Twenty-four RCTs involving 1,472 patients were included .
The agreement between quality raters was high (reliability coefficient 0.72; p=0.0015) and scores were averaged for the review.
Acupuncture (8 RCTs): the quality score ranged from 44 to 69%.
1. High-quality trials (4 RCTs with 99 patients): the quality scores ranged from 61 to 69%, and the average treatment duration was 52.2 days. Three RCTs compared acupuncture with sham treatment and reported inconsistent results: 1 RCT reported equivalence of outcome, the other 2 small RCTs reported a significant reduction in headache frequency with acupuncture but involved only 39 patients.
2. Other trials (4 RCTs with 173 patients): the quality scores ranged from 44 to 50%, and the average treatment duration was 99 days. Control interventions were: sham (1 RCT), no-treatment or occlusal splint control (1 RCT), medication (1 RCT) and physiotherapy (1 RCT). Three RCTs reported less frequent headaches in the acupuncture treatment groups.
3. Tension-type headaches (264 patients): results were inconsistent.
Spinal manipulation (6 RCTs with 286 patients): the quality scores ranged from 56 to 80%. The efficacy of spinal manipulation could not be determined.
Patients suffered from: tension-type headache (3 RCTs), cervicogenic headache (2 RCTs) and post-traumatic headache (1 RCT). No trial included an exclusively sham or placebo-type control and five different control therapies were used. There was some inconsistency regarding diagnostic classification.
Electrotherapy (4 RCTs, including 507 patients with tension-type headaches): the quality scores ranged from 39 to 61%. Three RCTs (1 high and 2 moderately high quality) reported greater benefit from electrotherapy than placebo.
Physiotherapy (3 RCTs with 147 patients): the quality scores ranged from 33 to 58%. Physiotherapy involved multi-modality programmes (all including TENS) making it impossible to determine the effect of individual treatment components. Control therapies were: acupuncture, attention control, and medication and biofeedback. All 3 RCTs reported greater benefit from additional physiotherapy.

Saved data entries
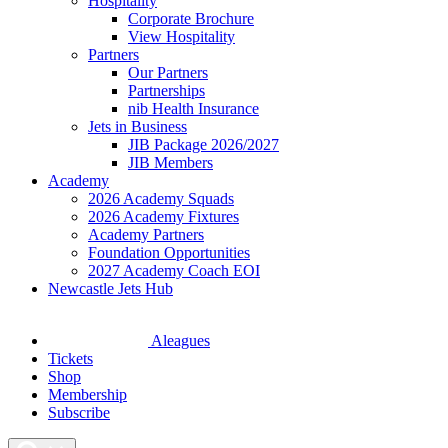
Hospitality
Corporate Brochure
View Hospitality
Partners
Our Partners
Partnerships
nib Health Insurance
Jets in Business
JIB Package 2026/2027
JIB Members
Academy
2026 Academy Squads
2026 Academy Fixtures
Academy Partners
Foundation Opportunities
2027 Academy Coach EOI
Newcastle Jets Hub
Aleagues
Tickets
Shop
Membership
Subscribe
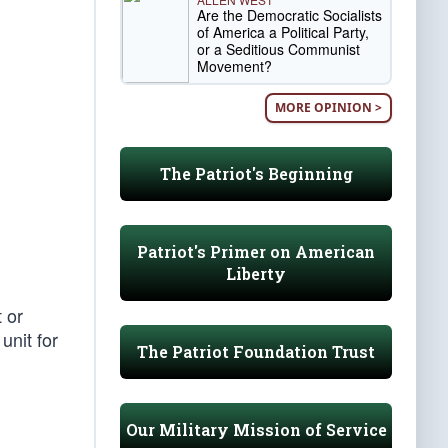
Are the Democratic Socialists
of America a Political Party,
or a Seditious Communist
Movement?
MORE OPINION >
The Patriot's Beginning
Patriot's Primer on American
Liberty
t or
unit for
The Patriot Foundation Trust
Our Military Mission of Service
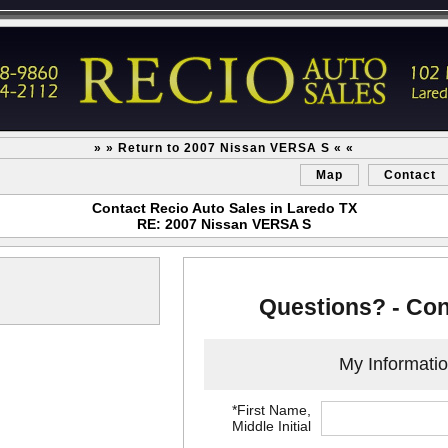
» » Return to 2007 Nissan VERSA S « «
Map
Contact
Contact Recio Auto Sales in Laredo TX
RE: 2007 Nissan VERSA S
Questions? - Con
My Informati
*First Name,
Middle Initial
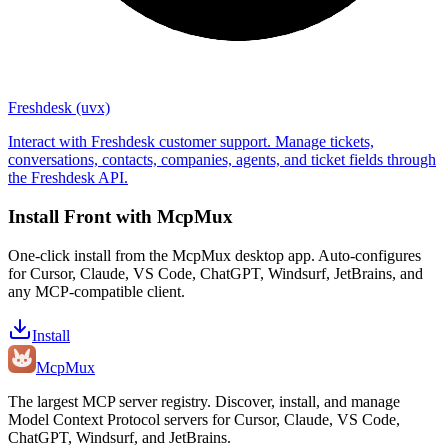
Freshdesk (uvx)
Interact with Freshdesk customer support. Manage tickets,
conversations, contacts, companies, agents, and ticket fields through
the Freshdesk API.
Install
Front
with McpMux
One-click install from the McpMux desktop app. Auto-configures
for Cursor, Claude, VS Code, ChatGPT, Windsurf, JetBrains, and
any MCP-compatible client.
Install
Mcp
Mux
The largest MCP server registry. Discover, install, and manage
Model Context Protocol servers for Cursor, Claude, VS Code,
ChatGPT, Windsurf, and JetBrains.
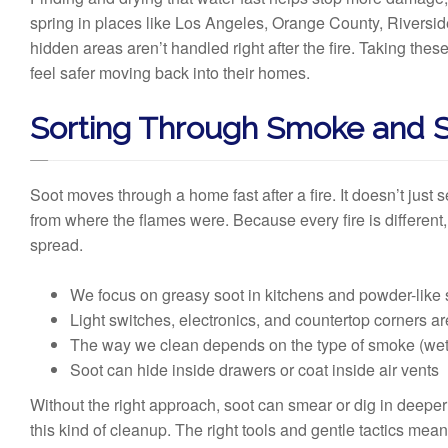
spring in places like Los Angeles, Orange County, Riverside
hidden areas aren’t handled right after the fire. Taking the
feel safer moving back into their homes.
Sorting Through Smoke and 
Soot moves through a home fast after a fire. It doesn’t just s
from where the flames were. Because every fire is different,
spread.
We focus on greasy soot in kitchens and powder-like 
Light switches, electronics, and countertop corners are o
The way we clean depends on the type of smoke (wet o
Soot can hide inside drawers or coat inside air vents
Without the right approach, soot can smear or dig in deep
this kind of cleanup. The right tools and gentle tactics mea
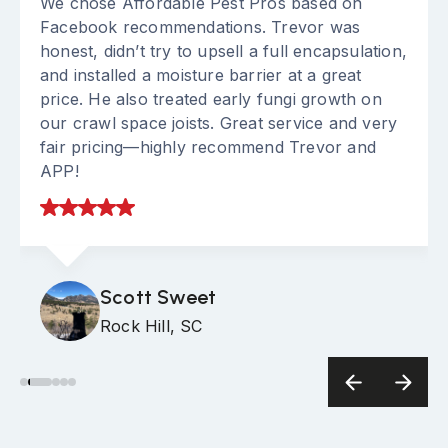
We chose Affordable Pest Pros based on
Facebook recommendations. Trevor was
honest, didn’t try to upsell a full encapsulation,
and installed a moisture barrier at a great
price. He also treated early fungi growth on
our crawl space joists. Great service and very
fair pricing—highly recommend Trevor and
APP!
Scott Sweet
Rock Hill, SC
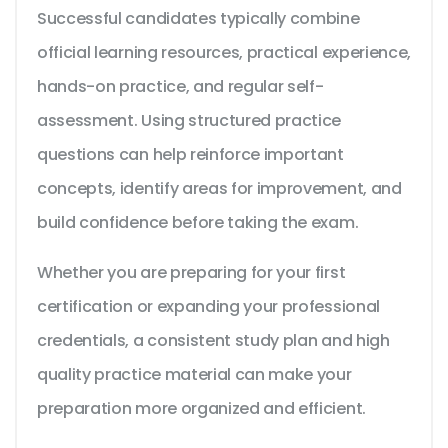
Successful candidates typically combine
official learning resources, practical experience,
hands-on practice, and regular self-
assessment. Using structured practice
questions can help reinforce important
concepts, identify areas for improvement, and
build confidence before taking the exam.
Whether you are preparing for your first
certification or expanding your professional
credentials, a consistent study plan and high
quality practice material can make your
preparation more organized and efficient.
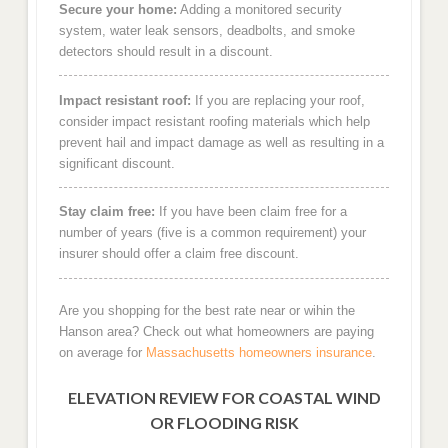
Secure your home:
Adding a monitored security
system, water leak sensors, deadbolts, and smoke
detectors should result in a discount.
Impact resistant roof:
If you are replacing your roof,
consider impact resistant roofing materials which help
prevent hail and impact damage as well as resulting in a
significant discount.
Stay claim free:
If you have been claim free for a
number of years (five is a common requirement) your
insurer should offer a claim free discount.
Are you shopping for the best rate near or wihin the
Hanson area? Check out what homeowners are paying
on average for
Massachusetts homeowners insurance
.
ELEVATION REVIEW FOR COASTAL WIND
OR FLOODING RISK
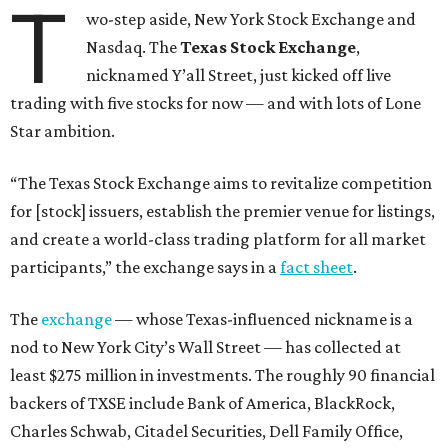
T
wo-step aside, New York Stock Exchange and
Nasdaq. The
Texas Stock Exchange
,
nicknamed Y’all Street, just kicked off live
trading with five stocks for now — and with lots of Lone
Star ambition.
“The Texas Stock Exchange aims to revitalize competition
for [stock] issuers, establish the premier venue for listings,
and create a world-class trading platform for all market
participants,” the exchange says in a
fact sheet
.
The
exchange
— whose Texas-influenced nickname is a
nod to New York City’s Wall Street — has collected at
least $275 million in investments. The roughly 90 financial
backers of TXSE include Bank of America, BlackRock,
Charles Schwab, Citadel Securities, Dell Family Office,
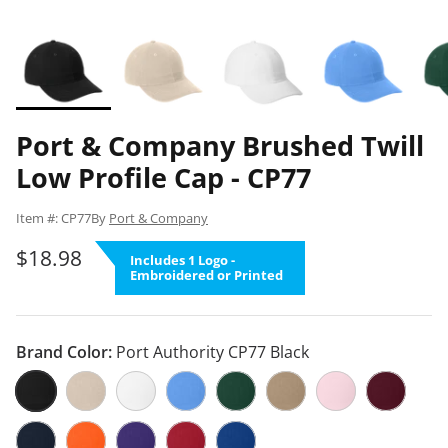
Port & Company Brushed Twill
Low Profile Cap - CP77
Item #: CP77
By
Port & Company
$18.98
Includes 1 Logo -
Embroidered or Printed
Brand Color:
Port Authority CP77 Black
Port Authority CP77 Black
Port Authority CP77 Stone
Port Authority CP77 White
Port Authority CP77 Carolina Blue
Port Authority CP77 Hunter G
Port Authority CP77 Kha
Port Authority CP
Port Autho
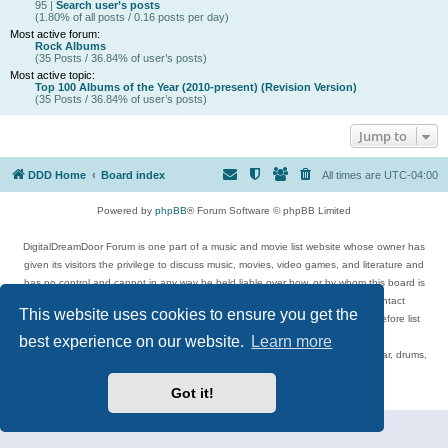
95 |
Search user’s posts
(1.80% of all posts / 0.16 posts per day)
Most active forum:
Rock Albums
(35 Posts / 36.84% of user’s posts)
Most active topic:
Top 100 Albums of the Year (2010-present) (Revision Version)
(35 Posts / 36.84% of user’s posts)
Jump to
DDD Home
Board index
All times are
UTC-04:00
Powered by
phpBB
® Forum Software © phpBB Limited
DigitalDreamDoor Forum is one part of a music and movie list website whose owner has
given its visitors the privilege to discuss music, movies, video games, and literature and
has no control and cannot in any way be held liable over how, or by whom this board is
used. If you read or see anything inappropriate that has been posted, contact
This website uses cookies to ensure you get the
digitaldreamdoor.contact@gmail.com. Comments in the forum are reviewed before list
updates.
best experience on our website.
Learn more
Topics include rock music, metal, rap, hip-hop, blues, jazz, songs, albums, guitar, drums,
musicians, and more.
Privacy
|
Terms
Got it!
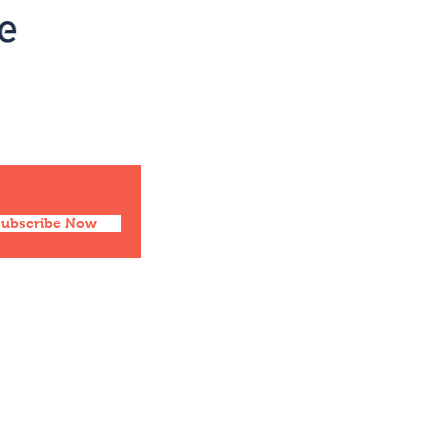
Social
Facebook
Twitter
Instagram
Pinterest
Subscribe Now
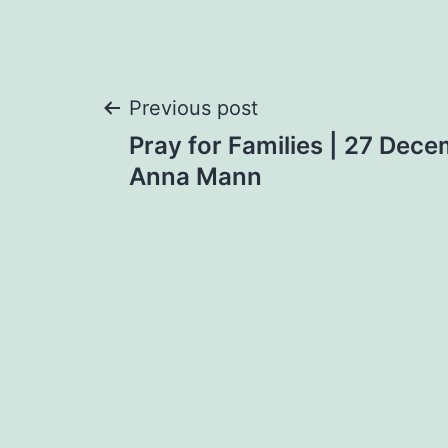
Post
Previous post
Pray for Families | 27 Dece
navigation
Anna Mann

__STUDY QUESTIONS__
A: Name each treatment that the headache treatment review assesses, along with the number of RCTs it reports for that treatment.
B: According to the headache treatment review, what range did the quality scores of the electrotherapy trials span?
Rely solely on the headache treatment review when completing the tasks, not on the data.

__PER-TASK OUTPUTS__
A:
Acupuncture (8 RCTs)
Spinal manipulation (6 RCTs)
Electrotherapy (4 RCTs)
Physiotherapy (3 RCTs)

B: From 39 to 61%.